> [WHAT TO PRODUCE] Can you copy the rows below word for word, from the first row up to and including the line containing "dell'art. 5 del medesimo decreto Lgs."?

> [Rows from a dataset]
○ ○ ○

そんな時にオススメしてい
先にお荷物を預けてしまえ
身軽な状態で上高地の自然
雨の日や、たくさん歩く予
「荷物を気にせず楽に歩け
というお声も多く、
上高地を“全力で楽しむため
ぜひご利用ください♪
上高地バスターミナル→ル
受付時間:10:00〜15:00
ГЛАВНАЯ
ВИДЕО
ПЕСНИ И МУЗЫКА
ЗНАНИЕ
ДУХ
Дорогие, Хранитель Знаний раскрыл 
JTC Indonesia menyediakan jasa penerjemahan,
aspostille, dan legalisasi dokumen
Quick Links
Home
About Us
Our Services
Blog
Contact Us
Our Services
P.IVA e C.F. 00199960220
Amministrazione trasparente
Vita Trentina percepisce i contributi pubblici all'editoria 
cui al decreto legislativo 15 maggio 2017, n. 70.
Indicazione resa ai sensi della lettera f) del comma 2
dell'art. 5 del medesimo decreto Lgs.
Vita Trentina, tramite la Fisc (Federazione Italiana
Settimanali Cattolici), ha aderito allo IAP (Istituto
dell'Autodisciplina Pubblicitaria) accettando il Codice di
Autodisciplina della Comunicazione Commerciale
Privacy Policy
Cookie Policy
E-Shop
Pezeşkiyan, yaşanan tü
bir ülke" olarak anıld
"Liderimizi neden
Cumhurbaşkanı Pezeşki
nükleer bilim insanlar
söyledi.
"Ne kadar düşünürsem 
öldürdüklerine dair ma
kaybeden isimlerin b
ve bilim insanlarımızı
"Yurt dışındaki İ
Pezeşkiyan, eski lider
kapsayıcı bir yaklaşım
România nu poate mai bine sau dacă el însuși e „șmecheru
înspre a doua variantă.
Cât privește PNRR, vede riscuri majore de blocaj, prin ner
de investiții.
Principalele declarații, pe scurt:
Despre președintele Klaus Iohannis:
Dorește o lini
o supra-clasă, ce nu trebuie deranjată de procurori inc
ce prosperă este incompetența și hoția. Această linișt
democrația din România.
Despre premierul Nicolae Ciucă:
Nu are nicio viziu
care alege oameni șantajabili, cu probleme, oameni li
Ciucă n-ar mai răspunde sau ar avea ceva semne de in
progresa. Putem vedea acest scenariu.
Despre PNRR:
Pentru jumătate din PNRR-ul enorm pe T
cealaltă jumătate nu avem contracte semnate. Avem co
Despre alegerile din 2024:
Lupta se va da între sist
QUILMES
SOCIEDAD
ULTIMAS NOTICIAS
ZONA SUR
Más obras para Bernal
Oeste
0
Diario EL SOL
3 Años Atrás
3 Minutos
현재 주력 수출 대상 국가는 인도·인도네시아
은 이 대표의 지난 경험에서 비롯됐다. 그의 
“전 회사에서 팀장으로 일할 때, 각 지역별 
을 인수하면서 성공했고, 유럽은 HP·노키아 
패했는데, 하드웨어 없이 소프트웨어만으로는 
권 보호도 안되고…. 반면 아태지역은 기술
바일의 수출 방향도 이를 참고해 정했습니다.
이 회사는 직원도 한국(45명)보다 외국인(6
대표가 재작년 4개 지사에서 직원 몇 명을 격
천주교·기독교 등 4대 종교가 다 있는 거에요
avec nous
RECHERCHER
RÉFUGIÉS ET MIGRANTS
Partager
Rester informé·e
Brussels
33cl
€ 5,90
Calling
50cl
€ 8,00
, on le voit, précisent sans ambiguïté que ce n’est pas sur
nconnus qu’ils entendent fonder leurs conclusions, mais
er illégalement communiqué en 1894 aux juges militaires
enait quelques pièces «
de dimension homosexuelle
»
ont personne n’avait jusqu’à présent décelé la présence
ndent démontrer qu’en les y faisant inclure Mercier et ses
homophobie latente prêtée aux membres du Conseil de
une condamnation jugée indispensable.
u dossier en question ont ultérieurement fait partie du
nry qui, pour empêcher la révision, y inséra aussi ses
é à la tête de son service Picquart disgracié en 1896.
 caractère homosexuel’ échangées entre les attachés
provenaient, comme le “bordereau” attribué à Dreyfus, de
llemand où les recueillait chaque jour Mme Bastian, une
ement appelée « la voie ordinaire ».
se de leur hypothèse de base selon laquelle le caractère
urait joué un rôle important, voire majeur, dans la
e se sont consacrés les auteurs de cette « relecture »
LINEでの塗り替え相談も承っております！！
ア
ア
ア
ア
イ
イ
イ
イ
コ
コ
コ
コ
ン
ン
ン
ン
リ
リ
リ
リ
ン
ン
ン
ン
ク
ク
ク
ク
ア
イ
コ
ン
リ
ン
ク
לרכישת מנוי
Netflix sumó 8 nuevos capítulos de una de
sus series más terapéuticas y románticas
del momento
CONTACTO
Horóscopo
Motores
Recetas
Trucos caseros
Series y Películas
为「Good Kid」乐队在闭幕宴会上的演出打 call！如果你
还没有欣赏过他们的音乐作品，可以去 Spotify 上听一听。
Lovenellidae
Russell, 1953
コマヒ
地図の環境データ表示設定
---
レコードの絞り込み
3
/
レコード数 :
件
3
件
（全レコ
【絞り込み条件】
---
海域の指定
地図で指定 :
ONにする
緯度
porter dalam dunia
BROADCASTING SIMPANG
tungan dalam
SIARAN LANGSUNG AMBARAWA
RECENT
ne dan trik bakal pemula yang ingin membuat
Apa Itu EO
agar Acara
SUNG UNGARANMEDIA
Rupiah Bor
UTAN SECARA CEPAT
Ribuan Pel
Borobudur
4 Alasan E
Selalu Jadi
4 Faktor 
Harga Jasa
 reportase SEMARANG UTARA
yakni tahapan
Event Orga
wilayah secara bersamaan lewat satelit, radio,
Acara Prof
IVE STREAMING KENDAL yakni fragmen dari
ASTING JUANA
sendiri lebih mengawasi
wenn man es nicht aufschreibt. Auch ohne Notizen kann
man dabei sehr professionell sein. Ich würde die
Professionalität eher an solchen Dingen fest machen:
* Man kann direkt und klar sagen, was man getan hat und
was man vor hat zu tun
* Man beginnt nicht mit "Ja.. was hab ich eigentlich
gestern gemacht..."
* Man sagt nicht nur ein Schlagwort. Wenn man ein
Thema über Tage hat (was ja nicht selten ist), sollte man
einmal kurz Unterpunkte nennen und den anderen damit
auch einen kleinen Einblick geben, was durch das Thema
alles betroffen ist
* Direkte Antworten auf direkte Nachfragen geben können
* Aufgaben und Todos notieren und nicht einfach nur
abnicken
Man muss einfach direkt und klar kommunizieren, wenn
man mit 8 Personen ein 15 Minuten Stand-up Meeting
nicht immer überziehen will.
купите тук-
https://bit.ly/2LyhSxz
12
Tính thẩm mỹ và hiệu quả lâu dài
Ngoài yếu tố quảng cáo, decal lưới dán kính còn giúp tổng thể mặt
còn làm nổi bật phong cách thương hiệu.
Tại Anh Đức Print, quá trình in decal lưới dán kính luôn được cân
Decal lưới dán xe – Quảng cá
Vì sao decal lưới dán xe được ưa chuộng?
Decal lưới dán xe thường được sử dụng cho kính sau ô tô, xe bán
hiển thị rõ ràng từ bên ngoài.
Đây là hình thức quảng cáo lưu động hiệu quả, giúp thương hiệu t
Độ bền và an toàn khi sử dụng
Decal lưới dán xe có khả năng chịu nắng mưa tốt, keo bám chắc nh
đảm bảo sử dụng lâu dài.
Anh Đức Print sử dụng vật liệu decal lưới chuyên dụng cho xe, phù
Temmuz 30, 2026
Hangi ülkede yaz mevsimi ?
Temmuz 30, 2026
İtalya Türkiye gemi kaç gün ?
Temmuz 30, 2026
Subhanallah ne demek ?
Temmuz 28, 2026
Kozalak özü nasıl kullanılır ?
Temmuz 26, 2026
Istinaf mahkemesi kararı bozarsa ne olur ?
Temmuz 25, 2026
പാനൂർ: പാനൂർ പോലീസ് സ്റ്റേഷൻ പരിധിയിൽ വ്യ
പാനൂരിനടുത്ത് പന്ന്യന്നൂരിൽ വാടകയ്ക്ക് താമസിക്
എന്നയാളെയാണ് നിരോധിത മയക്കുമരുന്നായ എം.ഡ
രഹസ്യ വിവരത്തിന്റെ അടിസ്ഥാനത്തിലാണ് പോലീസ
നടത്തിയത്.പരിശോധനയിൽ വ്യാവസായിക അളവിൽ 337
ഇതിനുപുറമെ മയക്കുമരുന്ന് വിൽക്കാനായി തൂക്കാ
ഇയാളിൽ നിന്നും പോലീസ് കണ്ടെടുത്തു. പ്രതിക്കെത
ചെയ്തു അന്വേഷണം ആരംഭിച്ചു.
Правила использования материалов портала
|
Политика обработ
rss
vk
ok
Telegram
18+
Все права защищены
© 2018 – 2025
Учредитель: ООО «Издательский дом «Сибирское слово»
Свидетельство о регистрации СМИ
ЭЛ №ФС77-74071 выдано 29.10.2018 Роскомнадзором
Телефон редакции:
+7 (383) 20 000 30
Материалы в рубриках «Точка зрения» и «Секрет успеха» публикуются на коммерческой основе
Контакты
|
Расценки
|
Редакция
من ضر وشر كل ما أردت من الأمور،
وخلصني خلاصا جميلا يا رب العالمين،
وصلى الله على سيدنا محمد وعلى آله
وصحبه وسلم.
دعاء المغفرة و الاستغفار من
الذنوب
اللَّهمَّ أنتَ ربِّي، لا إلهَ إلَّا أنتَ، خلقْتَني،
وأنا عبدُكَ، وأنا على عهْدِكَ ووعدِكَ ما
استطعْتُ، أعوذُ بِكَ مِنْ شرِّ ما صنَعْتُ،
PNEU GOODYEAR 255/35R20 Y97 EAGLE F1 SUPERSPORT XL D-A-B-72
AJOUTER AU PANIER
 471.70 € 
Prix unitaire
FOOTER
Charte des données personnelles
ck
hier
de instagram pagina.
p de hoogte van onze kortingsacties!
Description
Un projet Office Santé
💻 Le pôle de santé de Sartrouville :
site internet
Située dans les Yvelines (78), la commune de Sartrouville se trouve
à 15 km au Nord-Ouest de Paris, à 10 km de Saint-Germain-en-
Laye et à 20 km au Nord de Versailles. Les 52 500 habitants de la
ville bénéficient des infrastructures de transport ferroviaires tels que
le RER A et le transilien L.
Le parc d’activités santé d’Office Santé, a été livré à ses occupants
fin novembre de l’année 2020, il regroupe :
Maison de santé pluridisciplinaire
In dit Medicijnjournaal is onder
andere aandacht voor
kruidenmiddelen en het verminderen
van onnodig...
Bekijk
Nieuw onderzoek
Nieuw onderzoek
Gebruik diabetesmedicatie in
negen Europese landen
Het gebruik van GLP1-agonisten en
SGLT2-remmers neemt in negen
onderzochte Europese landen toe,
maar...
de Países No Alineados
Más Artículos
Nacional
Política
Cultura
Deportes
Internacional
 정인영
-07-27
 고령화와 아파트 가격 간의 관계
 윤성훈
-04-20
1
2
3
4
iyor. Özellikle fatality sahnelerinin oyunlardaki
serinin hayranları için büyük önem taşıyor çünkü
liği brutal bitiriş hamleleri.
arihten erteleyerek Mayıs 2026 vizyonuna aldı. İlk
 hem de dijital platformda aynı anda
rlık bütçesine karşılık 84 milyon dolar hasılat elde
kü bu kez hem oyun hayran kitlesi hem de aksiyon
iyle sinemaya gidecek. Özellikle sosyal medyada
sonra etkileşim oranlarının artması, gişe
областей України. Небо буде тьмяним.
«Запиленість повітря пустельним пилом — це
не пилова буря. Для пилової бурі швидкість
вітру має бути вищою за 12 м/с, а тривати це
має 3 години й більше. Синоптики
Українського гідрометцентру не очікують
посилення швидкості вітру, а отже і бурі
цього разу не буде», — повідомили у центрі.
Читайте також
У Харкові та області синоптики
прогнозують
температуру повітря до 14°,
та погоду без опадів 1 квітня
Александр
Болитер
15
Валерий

○ ○ ○

> [EXERCISE SOLUTION]
そんな時にオススメしてい
先にお荷物を預けてしまえ
身軽な状態で上高地の自然
雨の日や、たくさん歩く予
「荷物を気にせず楽に歩け
というお声も多く、
上高地を“全力で楽しむため
ぜひご利用ください♪
上高地バスターミナル→ル
受付時間:10:00〜15:00
ГЛАВНАЯ
ВИДЕО
ПЕСНИ И МУЗЫКА
ЗНАНИЕ
ДУХ
Дорогие, Хранитель Знаний раскрыл 
JTC Indonesia menyediakan jasa penerjemahan,
aspostille, dan legalisasi dokumen
Quick Links
Home
About Us
Our Services
Blog
Contact Us
Our Services
P.IVA e C.F. 00199960220
Amministrazione trasparente
Vita Trentina percepisce i contributi pubblici all'editoria 
cui al decreto legislativo 15 maggio 2017, n. 70.
Indicazione resa ai sensi della lettera f) del comma 2
dell'art. 5 del medesimo decreto Lgs.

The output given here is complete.